Speaking at the 45th General Assembly in mid-June, Deputy Secretary of State Antony Blinken said, “Together, we are working to realize a vision for the Americas where countries share responsibilities, cooperate as equals, and advance common interests and values. ... The OAS is integral to this future. We can all take enormous pride in the example that the Americas have set for the entire world.”
Deputy Secretary Blinken emphasized the Hemisphere’s great strides in recent years, stating:
“In this young century, the hemisphere has seen significant – even transformational – change from exclusive to inclusive societies, from authoritarian to democratic governments, from closed to open economies. The Americas are peaceful, overwhelmingly democratic, and increasingly prosperous.”
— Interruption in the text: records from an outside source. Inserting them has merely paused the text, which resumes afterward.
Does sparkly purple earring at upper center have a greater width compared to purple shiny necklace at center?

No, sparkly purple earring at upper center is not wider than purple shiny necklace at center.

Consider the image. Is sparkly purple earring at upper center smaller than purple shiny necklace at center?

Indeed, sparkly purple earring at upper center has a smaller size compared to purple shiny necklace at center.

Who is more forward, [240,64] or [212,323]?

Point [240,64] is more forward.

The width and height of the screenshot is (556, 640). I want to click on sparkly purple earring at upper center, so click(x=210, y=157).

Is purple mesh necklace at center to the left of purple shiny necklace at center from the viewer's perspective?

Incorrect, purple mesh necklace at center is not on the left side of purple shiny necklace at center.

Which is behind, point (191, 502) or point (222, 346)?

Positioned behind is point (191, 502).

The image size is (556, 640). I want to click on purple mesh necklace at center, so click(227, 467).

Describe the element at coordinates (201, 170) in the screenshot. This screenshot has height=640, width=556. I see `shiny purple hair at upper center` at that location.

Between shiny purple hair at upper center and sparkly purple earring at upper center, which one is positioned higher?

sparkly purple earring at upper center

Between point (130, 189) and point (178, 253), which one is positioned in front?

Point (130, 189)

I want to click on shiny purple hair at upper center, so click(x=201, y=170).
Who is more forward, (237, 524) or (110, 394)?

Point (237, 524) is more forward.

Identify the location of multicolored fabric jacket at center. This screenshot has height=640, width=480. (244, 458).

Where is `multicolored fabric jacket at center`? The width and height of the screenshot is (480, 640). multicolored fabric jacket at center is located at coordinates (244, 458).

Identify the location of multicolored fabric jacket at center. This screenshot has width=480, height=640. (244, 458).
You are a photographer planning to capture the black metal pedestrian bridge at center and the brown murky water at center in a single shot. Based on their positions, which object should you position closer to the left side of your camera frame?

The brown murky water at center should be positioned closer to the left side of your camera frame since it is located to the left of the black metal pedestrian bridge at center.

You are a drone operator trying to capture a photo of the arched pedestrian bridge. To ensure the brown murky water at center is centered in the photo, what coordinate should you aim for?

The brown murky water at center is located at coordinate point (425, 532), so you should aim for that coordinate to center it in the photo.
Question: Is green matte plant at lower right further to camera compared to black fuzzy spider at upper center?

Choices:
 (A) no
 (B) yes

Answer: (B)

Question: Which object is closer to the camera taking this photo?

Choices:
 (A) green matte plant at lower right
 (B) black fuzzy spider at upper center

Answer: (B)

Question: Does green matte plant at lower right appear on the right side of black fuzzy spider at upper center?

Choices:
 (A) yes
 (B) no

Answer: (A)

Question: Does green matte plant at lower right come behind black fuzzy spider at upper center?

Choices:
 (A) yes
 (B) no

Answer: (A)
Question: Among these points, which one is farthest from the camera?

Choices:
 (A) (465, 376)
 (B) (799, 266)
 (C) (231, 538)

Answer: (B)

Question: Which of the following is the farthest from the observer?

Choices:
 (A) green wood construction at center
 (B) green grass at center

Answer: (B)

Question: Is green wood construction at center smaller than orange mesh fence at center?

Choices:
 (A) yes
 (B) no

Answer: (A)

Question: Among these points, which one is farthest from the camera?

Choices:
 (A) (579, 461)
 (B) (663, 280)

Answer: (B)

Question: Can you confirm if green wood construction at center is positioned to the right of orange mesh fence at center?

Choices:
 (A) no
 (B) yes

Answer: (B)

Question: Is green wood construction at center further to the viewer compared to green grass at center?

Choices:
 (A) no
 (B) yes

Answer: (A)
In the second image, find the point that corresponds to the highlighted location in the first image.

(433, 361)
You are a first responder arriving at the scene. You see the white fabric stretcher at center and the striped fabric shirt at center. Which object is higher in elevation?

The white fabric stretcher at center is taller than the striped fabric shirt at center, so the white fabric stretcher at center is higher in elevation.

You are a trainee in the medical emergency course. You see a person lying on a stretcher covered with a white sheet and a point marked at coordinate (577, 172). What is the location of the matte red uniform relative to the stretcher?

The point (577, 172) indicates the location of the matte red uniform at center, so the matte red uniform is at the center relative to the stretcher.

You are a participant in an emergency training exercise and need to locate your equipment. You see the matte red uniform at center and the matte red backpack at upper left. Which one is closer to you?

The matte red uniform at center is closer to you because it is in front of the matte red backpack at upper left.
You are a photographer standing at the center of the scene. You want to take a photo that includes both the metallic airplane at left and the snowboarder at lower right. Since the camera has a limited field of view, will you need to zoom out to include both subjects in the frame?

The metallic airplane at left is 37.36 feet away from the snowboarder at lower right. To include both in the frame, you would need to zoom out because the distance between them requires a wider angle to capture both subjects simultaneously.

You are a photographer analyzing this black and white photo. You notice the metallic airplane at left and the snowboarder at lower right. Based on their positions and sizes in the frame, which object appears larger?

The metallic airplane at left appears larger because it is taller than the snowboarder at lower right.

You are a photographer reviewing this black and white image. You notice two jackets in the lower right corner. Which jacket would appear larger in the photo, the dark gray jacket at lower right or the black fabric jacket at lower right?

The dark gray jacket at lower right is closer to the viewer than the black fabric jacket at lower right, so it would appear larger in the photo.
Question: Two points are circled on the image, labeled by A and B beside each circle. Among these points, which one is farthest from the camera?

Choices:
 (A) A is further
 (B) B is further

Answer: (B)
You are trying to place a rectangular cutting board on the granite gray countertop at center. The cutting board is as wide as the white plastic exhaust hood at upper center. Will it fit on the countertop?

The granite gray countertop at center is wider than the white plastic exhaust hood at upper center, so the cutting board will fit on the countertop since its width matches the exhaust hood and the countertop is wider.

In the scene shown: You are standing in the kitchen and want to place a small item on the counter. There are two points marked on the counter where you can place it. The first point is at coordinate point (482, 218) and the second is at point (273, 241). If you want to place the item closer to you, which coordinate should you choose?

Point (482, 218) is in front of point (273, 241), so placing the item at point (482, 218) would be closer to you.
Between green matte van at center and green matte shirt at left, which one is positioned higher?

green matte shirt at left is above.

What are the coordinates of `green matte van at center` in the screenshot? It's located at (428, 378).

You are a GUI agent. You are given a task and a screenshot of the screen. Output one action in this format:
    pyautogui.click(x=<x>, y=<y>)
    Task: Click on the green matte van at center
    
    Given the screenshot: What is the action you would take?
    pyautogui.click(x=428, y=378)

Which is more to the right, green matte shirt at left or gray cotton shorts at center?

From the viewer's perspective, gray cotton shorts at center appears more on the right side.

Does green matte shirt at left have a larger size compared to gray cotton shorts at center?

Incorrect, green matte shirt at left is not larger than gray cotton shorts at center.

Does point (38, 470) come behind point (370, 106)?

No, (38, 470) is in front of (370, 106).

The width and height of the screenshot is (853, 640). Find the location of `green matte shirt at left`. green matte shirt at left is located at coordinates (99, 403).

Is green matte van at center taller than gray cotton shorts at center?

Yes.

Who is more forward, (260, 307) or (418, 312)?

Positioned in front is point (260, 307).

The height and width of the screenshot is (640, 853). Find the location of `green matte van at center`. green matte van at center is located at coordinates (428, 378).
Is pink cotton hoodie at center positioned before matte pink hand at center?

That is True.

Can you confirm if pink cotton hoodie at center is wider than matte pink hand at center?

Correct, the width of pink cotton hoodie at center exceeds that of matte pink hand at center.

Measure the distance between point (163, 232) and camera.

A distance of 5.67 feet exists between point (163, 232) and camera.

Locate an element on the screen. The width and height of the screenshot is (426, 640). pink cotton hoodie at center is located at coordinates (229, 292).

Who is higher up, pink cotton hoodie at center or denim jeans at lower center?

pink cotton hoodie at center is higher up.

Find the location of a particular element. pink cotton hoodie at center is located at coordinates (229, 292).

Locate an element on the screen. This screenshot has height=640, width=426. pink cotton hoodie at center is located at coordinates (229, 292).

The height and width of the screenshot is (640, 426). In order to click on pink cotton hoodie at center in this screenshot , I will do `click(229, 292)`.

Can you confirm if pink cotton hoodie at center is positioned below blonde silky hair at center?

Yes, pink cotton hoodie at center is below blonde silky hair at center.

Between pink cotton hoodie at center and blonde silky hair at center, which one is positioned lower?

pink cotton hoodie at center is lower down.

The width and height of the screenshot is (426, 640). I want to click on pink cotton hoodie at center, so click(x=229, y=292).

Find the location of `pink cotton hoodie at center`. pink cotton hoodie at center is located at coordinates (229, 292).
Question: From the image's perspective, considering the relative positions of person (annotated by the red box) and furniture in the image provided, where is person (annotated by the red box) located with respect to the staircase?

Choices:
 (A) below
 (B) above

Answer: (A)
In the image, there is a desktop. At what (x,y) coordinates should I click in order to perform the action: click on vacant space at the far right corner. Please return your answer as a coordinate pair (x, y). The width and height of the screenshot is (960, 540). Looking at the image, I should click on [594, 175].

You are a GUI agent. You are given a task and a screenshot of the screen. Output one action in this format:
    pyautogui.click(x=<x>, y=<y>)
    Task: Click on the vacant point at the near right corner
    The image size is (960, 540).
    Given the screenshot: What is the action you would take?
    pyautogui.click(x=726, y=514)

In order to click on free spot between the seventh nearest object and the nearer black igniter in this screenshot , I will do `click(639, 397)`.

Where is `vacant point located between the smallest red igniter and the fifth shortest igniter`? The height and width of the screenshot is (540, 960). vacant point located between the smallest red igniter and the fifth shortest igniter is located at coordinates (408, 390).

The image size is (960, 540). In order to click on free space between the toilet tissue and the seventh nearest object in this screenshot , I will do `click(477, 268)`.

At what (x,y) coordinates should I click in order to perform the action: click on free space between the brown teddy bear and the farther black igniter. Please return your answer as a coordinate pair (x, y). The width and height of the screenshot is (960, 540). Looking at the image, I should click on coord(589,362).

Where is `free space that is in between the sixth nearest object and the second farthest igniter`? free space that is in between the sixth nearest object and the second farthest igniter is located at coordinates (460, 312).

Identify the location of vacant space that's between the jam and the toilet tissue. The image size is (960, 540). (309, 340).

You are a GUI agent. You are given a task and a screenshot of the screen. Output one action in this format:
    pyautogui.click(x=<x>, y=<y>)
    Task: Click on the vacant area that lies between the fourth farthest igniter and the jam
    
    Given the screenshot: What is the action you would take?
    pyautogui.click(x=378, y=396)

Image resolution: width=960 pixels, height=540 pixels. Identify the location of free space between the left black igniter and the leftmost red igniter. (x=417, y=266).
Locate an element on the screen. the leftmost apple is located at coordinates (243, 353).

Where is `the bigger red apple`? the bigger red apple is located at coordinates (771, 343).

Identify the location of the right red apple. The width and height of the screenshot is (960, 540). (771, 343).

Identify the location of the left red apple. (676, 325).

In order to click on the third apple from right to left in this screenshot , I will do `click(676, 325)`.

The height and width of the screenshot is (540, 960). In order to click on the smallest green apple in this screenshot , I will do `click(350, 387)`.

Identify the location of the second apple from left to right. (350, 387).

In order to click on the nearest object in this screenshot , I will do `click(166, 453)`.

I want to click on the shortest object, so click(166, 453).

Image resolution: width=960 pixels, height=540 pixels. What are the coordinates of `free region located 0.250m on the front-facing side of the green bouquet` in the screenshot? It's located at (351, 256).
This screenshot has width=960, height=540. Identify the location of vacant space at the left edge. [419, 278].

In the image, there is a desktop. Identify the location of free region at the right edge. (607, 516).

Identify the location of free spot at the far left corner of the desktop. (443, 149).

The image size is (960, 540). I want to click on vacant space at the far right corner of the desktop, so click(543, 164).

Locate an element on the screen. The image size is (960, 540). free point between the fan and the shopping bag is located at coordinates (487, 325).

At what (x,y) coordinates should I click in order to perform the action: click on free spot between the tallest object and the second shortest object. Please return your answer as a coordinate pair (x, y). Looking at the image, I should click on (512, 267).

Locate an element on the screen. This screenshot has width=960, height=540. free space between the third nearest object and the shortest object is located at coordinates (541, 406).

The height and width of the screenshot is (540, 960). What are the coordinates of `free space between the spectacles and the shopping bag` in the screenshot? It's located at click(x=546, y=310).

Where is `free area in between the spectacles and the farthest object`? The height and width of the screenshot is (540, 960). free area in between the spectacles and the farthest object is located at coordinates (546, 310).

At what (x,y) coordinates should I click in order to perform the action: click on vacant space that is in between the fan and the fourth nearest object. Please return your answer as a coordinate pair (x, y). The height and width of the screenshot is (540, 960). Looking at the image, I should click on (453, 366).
The Deputy Secretary emphasized the importance of OAS reform, noting:
“We must strengthen responsible stewardship and good governance in our own national governments and within the OAS, including its associated and constituent offices. This means shaping a more focused and fortified secretariat that faithfully reflects the Strategic Vision statement, advances an agenda for reform, and refocuses on the OAS’s core thematic pillars. And it means taking a stand against corruption and acts of betrayal by public officials in our own countries that undermine democratic institutions and the sacred trust of our people.”
“In this time of change, the founding principles of the organization remain as enduring and as relevant as the day the OAS Charter was first drafted,” said Deputy Secretary Blinken. “We remain committed to those bedrock principles and ideals of democracy, security, and development for all of our citizens.”